Question

The logarithm of 100 to the base 10 is
(a) 2
(b) 4
(c) 1
(d) 3

Answer 1

Hint: Use the fact that the value of the logarithm of ‘x’ to the base ‘y’ is ${\log }_{y}x$. Write 100 in terms of the exponential power of 10. Further, simplify the expression using the logarithmic formula ${\log }_x{x}^a=a$ to get the value of the given expression.

Complete step-by-step answer:
We have to calculate the value of the logarithm of 100 to the base 10.
We know that the value of the logarithm of ‘x’ to the base ‘y’ is ${\log }_{y}x$.
Substituting $x=100,y=10$ in the above expression, the value of the logarithm of 100 to the base 10 is ${\log }_{10}100$.
We will now write 100 in terms of the exponential power of 10. Thus, we have $100={\left(10\right)}^2$.
We can rewrite the expression ${\log }_{10}100$ as ${\log }_{10}100={\log }_{10}{\left(10\right)}^2$.
We know the logarithmic formula ${\log }_x{x}^a=a$.
Substituting $x=10,a=2$ in the above formula, we have ${\log }_{10}{10}^2=2$.
Thus, we have ${\log }_{10}100={\log }_{10}{10}^2=2$.
Hence, the value of the logarithm of 100 to the base 10 is 2, which is option (a).
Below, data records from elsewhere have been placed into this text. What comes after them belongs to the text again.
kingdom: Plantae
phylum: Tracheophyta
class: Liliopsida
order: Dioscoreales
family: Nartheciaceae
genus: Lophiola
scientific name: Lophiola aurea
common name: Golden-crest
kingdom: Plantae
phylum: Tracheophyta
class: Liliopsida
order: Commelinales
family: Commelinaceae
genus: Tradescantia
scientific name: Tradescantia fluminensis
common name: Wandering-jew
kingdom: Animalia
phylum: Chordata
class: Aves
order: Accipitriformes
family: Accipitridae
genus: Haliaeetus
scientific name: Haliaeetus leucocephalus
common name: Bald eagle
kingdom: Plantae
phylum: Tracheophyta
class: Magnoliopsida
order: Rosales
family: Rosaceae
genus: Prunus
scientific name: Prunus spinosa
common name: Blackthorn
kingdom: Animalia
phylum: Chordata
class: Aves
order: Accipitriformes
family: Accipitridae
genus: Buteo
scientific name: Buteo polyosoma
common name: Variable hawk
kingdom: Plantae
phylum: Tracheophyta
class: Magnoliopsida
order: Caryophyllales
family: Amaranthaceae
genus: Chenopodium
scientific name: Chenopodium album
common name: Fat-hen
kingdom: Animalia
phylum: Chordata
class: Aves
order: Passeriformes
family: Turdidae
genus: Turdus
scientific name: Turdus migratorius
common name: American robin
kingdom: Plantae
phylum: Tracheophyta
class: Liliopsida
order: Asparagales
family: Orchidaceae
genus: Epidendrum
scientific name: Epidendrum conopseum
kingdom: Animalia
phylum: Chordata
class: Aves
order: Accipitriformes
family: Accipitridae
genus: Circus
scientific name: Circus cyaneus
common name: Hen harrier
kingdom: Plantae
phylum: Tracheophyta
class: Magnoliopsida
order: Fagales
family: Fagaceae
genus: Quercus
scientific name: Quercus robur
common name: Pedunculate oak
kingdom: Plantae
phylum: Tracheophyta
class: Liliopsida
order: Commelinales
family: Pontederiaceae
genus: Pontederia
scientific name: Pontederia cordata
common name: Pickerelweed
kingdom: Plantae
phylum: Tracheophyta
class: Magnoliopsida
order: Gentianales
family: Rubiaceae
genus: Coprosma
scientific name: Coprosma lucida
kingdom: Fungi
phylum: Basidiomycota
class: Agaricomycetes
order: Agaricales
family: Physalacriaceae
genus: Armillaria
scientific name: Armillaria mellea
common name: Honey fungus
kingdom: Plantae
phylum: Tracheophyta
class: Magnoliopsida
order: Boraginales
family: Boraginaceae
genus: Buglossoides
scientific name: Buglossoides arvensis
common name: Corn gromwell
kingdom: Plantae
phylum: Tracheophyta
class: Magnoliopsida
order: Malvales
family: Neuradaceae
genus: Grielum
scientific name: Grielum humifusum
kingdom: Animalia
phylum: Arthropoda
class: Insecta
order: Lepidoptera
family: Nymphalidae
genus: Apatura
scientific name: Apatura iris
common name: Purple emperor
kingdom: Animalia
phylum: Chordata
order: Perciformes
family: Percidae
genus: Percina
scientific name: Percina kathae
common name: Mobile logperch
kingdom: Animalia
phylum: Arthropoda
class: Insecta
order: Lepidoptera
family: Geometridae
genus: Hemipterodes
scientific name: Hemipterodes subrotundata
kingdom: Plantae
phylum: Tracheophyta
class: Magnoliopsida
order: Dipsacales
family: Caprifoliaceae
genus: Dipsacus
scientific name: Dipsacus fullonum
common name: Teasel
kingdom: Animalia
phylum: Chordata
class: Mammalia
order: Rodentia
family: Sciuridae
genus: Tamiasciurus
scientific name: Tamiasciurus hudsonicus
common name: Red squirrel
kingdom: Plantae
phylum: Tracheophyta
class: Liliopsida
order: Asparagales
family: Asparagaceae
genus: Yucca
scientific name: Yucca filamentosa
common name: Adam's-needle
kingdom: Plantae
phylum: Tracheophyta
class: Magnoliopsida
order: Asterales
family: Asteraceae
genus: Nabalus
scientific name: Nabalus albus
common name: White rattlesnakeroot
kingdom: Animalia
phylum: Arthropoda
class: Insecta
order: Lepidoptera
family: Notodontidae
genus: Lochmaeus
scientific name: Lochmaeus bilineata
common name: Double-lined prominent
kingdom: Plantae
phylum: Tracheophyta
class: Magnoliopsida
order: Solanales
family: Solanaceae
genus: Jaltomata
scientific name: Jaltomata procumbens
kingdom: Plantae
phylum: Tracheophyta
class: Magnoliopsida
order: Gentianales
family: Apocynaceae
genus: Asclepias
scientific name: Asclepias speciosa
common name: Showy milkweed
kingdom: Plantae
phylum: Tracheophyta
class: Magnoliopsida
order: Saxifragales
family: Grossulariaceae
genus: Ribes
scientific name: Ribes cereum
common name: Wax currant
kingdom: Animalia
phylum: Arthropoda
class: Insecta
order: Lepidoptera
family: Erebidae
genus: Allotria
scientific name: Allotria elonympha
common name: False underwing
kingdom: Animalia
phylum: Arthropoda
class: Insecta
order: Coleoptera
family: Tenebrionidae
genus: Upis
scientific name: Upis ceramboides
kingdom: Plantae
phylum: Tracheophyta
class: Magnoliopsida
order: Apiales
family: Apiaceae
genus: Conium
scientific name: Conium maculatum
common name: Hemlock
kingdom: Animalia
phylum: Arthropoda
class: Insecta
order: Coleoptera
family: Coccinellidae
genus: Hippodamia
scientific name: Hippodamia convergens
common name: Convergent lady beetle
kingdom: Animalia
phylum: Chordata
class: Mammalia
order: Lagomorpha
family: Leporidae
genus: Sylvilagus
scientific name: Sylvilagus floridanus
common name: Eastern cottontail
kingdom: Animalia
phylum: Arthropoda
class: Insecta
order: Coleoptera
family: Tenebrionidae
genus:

Note: One must know that the logarithmic functions are the inverse of exponential functions. This means that the logarithm of a number ‘x’ is the exponent to which another fixed number; the base ‘b’ must be raised, to produce that number ‘x’. We observed that base 10 should be raised to power 2 to get 100, i.e., ${\left(10\right)}^2=100$. Logarithm counts the number of occurrences of the same factor in repeated multiplication.